1785 June 21. (Jefferson to Abigail Adams). "I heard there the Nightingale in all it's perfection: and I do not hesitate to pronounce that in America it would be deemed a bird of the third rank only, our mockingbird, and fox-coloured thrush being unquestionably superior to it."[9]

1787 May 21. (Jefferson to Martha Jefferson Randolph). "... Endeavor, my dear, to make yourself acquainted with the music of this bird [nightingale], that when you return to your own country you may be able to estimate it's merit in comparison with that of the mocking bird."[10]

1803 May 31. "Gave Joseph Daugherty ord. on J. Barnes for 10.D. to buy a mockg. bird & cage."[11]

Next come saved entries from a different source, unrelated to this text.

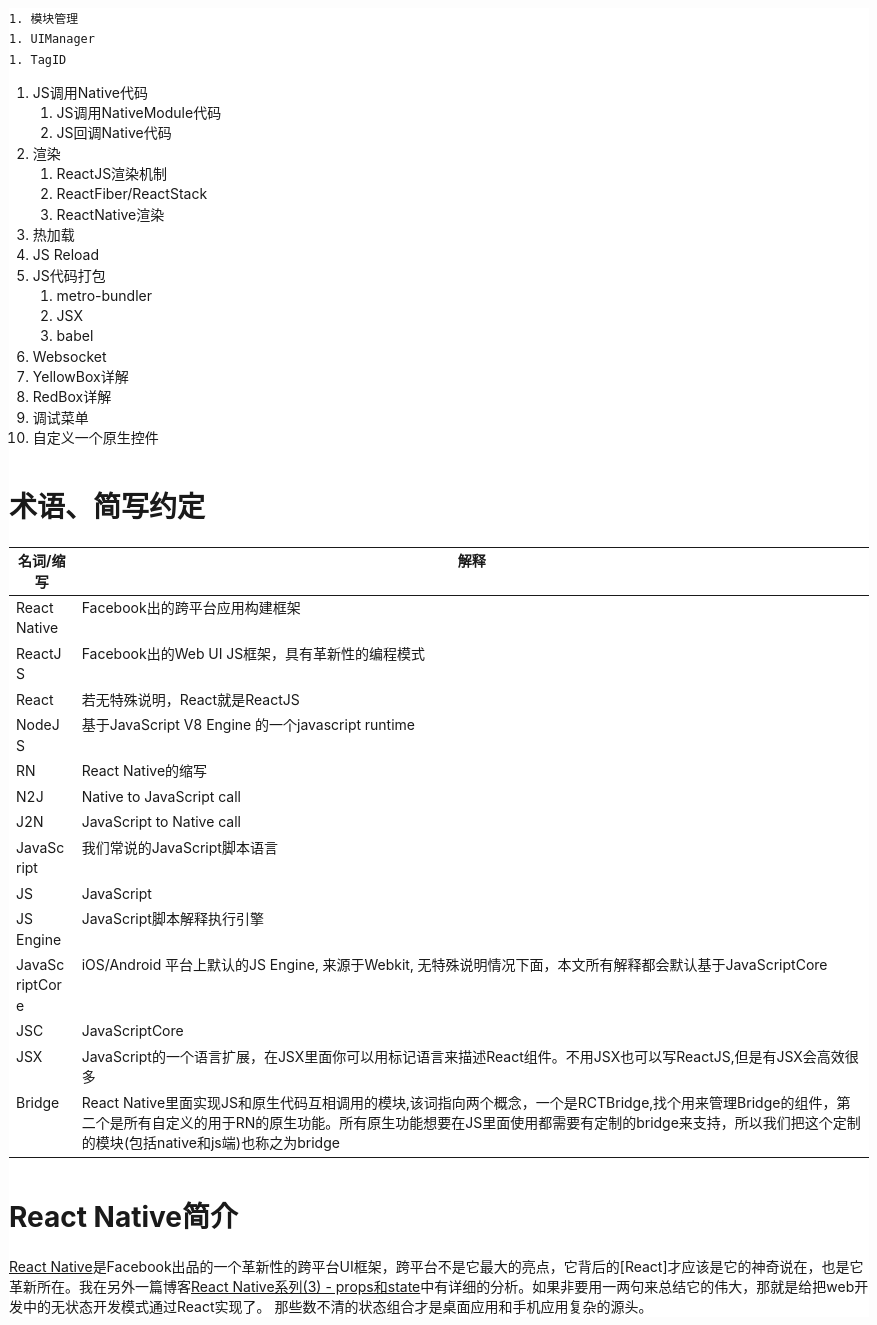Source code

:     1. 模块管理
    1. UIManager
    1. TagID
1. JS调用Native代码
    1. JS调用NativeModule代码
    1. JS回调Native代码
1. 渲染
    1. ReactJS渲染机制
    1. ReactFiber/ReactStack
    1. ReactNative渲染
1. 热加载
1. JS Reload
1. JS代码打包
    1. metro-bundler
    1. JSX
    1. babel
1. Websocket
1. YellowBox详解
1. RedBox详解
1. 调试菜单
1. 自定义一个原生控件

# 术语、简写约定

名词/缩写 | 解释
-----|---------
React Native | Facebook出的跨平台应用构建框架
ReactJS | Facebook出的Web UI JS框架，具有革新性的编程模式
React  | 若无特殊说明，React就是ReactJS
NodeJS | 基于JavaScript V8 Engine 的一个javascript runtime
RN | React Native的缩写
N2J | Native to JavaScript call
J2N | JavaScript to Native call
JavaScript | 我们常说的JavaScript脚本语言
JS  | JavaScript
JS Engine | JavaScript脚本解释执行引擎
JavaScriptCore | iOS/Android 平台上默认的JS Engine, 来源于Webkit, 无特殊说明情况下面，本文所有解释都会默认基于JavaScriptCore
JSC | JavaScriptCore
JSX | JavaScript的一个语言扩展，在JSX里面你可以用标记语言来描述React组件。不用JSX也可以写ReactJS,但是有JSX会高效很多
Bridge | React Native里面实现JS和原生代码互相调用的模块,该词指向两个概念，一个是RCTBridge,找个用来管理Bridge的组件，第二个是所有自定义的用于RN的原生功能。所有原生功能想要在JS里面使用都需要有定制的bridge来支持，所以我们把这个定制的模块(包括native和js端)也称之为bridge




# React Native简介
[React Native](https://facebook.github.io/react-native/)是Facebook出品的一个革新性的跨平台UI框架，跨平台不是它最大的亮点，它背后的[React]才应该是它的神奇说在，也是它革新所在。我在另外一篇博客[React Native系列(3) - props和state](http://blog.ilibrary.me/2016/10/14/react-native%E7%B3%BB%E5%88%97-3-props%E5%92%8Cstate)中有详细的分析。如果非要用一两句来总结它的伟大，那就是给把web开发中的无状态开发模式通过React实现了。 那些数不清的状态组合才是桌面应用和手机应用复杂的源头。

1803 November 17. "Pd. Steele for a mocking bird 15.D."[12]

References

  1. ^ Jefferson to Martha Jefferson Randolph, June 10, 1793, in PTJ, 26:250. Transcription available at Founders Online.
  2. ^ See, e.g., M.C. Chiapella, "Le Merle Moqueur, Éducations Faites à Bordeaux," Bulletin de la Société Impériale Zoologique d'Acclimatation, 2nd ser., tome 2 (1865): 470: "... quand il est importé en France, le bruit des cordages du navire, le grincement des poulies et les sifflements des oisifs du bord.” ["... when it is imported into France, [it learns to mimic] the noise of the ropes of the ship, the creaking of the pulleys, and the whistling of the idlers on board."]
  3. ^ Thomas Jefferson, 1776-1818, Weather Record, Thomas Jefferson Papers, Library of Congress.
  4. ^ Smith, First Forty Years, 385.
  5. ^ Jefferson to Lemaire, April 25, 1809, in PTJ:RS, 1:162. Transcription available at Founders Online.
  6. ^ MB, 1:297. Transcription available at Founders Online.
  7. ^ MB, 1:343. Transcription available at Founders Online.
  8. ^ MB, 1:508. Transcription available at Founders Online.
  9. ^ PTJ, 8:241. Transcription available at Founders Online.
  10. ^ PTJ, 11:370. Transcription available at Founders Online.
  11. ^ MB, 2:1101. Transcription available at Founders Online.
  12. ^ MB, 2:1112. Transcription available at Founders Online.